# Your goal
Would you return, word for word, the lines of the data below from the line with "staining of human" through the line with "photomicrograph of unremarkable", and no others?

Records contained in a dataset:
════════════════

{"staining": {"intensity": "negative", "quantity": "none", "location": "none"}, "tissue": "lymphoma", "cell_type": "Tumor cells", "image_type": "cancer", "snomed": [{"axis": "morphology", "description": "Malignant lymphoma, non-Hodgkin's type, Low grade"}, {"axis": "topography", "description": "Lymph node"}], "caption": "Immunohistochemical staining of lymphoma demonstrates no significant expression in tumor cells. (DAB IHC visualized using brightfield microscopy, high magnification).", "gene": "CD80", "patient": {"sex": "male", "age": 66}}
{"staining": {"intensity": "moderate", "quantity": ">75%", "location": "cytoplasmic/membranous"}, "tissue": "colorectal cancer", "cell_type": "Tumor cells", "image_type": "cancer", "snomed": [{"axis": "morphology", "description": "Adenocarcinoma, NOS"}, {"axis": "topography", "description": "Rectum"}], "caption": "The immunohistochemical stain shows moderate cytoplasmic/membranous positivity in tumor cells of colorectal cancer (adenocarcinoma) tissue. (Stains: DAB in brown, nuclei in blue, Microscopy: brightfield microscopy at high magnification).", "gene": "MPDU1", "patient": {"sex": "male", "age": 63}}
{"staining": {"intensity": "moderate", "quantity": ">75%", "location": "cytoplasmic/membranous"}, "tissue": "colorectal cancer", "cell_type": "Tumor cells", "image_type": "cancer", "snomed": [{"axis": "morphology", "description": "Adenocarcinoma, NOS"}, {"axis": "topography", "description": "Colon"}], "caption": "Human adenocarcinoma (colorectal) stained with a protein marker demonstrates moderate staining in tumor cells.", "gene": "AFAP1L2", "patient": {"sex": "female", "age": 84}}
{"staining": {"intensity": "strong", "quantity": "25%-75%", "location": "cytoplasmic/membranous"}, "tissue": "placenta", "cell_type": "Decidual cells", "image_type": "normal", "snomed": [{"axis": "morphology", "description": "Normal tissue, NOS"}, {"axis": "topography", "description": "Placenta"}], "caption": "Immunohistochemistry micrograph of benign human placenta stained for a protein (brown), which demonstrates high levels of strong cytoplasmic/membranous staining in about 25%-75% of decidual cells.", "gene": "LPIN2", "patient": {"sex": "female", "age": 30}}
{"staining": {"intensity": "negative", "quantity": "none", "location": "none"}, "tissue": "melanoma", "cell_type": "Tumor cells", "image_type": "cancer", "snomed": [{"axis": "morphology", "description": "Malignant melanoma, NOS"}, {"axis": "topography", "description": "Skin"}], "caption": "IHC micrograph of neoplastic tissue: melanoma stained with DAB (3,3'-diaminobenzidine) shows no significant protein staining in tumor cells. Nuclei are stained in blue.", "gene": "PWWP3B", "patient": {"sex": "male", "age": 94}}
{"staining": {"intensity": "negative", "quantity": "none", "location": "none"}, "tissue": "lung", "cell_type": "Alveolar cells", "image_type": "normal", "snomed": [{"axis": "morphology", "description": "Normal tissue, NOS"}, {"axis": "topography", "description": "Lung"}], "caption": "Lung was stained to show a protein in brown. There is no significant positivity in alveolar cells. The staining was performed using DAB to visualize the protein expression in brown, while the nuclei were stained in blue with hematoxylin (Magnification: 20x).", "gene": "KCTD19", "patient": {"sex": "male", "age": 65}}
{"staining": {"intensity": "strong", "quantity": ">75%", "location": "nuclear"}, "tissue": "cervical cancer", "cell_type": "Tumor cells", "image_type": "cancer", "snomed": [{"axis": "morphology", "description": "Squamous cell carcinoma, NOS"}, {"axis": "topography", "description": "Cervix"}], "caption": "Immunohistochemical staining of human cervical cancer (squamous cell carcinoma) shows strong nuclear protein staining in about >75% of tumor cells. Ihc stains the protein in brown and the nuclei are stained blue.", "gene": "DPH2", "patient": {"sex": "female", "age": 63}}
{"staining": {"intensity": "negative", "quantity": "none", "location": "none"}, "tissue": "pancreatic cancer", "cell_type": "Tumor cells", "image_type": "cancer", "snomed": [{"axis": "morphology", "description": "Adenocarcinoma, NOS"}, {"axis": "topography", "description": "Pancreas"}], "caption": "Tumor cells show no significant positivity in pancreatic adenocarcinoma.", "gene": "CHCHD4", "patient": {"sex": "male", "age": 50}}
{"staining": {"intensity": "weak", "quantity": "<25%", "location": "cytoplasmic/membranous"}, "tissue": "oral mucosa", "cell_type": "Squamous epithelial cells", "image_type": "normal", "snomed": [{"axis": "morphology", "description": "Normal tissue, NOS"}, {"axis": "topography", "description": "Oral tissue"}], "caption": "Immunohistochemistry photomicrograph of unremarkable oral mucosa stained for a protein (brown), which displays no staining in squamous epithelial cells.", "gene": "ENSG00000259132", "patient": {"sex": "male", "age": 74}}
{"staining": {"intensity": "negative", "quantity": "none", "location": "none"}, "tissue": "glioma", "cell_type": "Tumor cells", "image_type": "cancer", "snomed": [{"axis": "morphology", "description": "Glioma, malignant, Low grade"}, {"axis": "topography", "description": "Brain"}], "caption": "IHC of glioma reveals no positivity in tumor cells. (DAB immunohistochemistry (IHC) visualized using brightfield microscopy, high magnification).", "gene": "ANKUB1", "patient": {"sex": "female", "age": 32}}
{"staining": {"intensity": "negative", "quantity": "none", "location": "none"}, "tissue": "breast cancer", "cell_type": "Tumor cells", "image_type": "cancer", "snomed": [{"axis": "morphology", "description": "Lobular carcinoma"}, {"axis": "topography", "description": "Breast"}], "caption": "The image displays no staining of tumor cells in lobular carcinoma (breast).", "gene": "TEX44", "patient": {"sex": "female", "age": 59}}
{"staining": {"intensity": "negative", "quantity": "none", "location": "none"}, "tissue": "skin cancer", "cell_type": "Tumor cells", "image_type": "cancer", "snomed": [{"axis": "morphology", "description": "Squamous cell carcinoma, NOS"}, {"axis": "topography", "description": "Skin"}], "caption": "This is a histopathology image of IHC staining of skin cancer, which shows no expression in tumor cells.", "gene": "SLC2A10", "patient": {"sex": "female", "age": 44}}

════════════════

# Solution to the problem
{"staining": {"intensity": "strong", "quantity": ">75%", "location": "nuclear"}, "tissue": "cervical cancer", "cell_type": "Tumor cells", "image_type": "cancer", "snomed": [{"axis": "morphology", "description": "Squamous cell carcinoma, NOS"}, {"axis": "topography", "description": "Cervix"}], "caption": "Immunohistochemical staining of human cervical cancer (squamous cell carcinoma) shows strong nuclear protein staining in about >75% of tumor cells. Ihc stains the protein in brown and the nuclei are stained blue.", "gene": "DPH2", "patient": {"sex": "female", "age": 63}}
{"staining": {"intensity": "negative", "quantity": "none", "location": "none"}, "tissue": "pancreatic cancer", "cell_type": "Tumor cells", "image_type": "cancer", "snomed": [{"axis": "morphology", "description": "Adenocarcinoma, NOS"}, {"axis": "topography", "description": "Pancreas"}], "caption": "Tumor cells show no significant positivity in pancreatic adenocarcinoma.", "gene": "CHCHD4", "patient": {"sex": "male", "age": 50}}
{"staining": {"intensity": "weak", "quantity": "<25%", "location": "cytoplasmic/membranous"}, "tissue": "oral mucosa", "cell_type": "Squamous epithelial cells", "image_type": "normal", "snomed": [{"axis": "morphology", "description": "Normal tissue, NOS"}, {"axis": "topography", "description": "Oral tissue"}], "caption": "Immunohistochemistry photomicrograph of unremarkable oral mucosa stained for a protein (brown), which displays no staining in squamous epithelial cells.", "gene": "ENSG00000259132", "patient": {"sex": "male", "age": 74}}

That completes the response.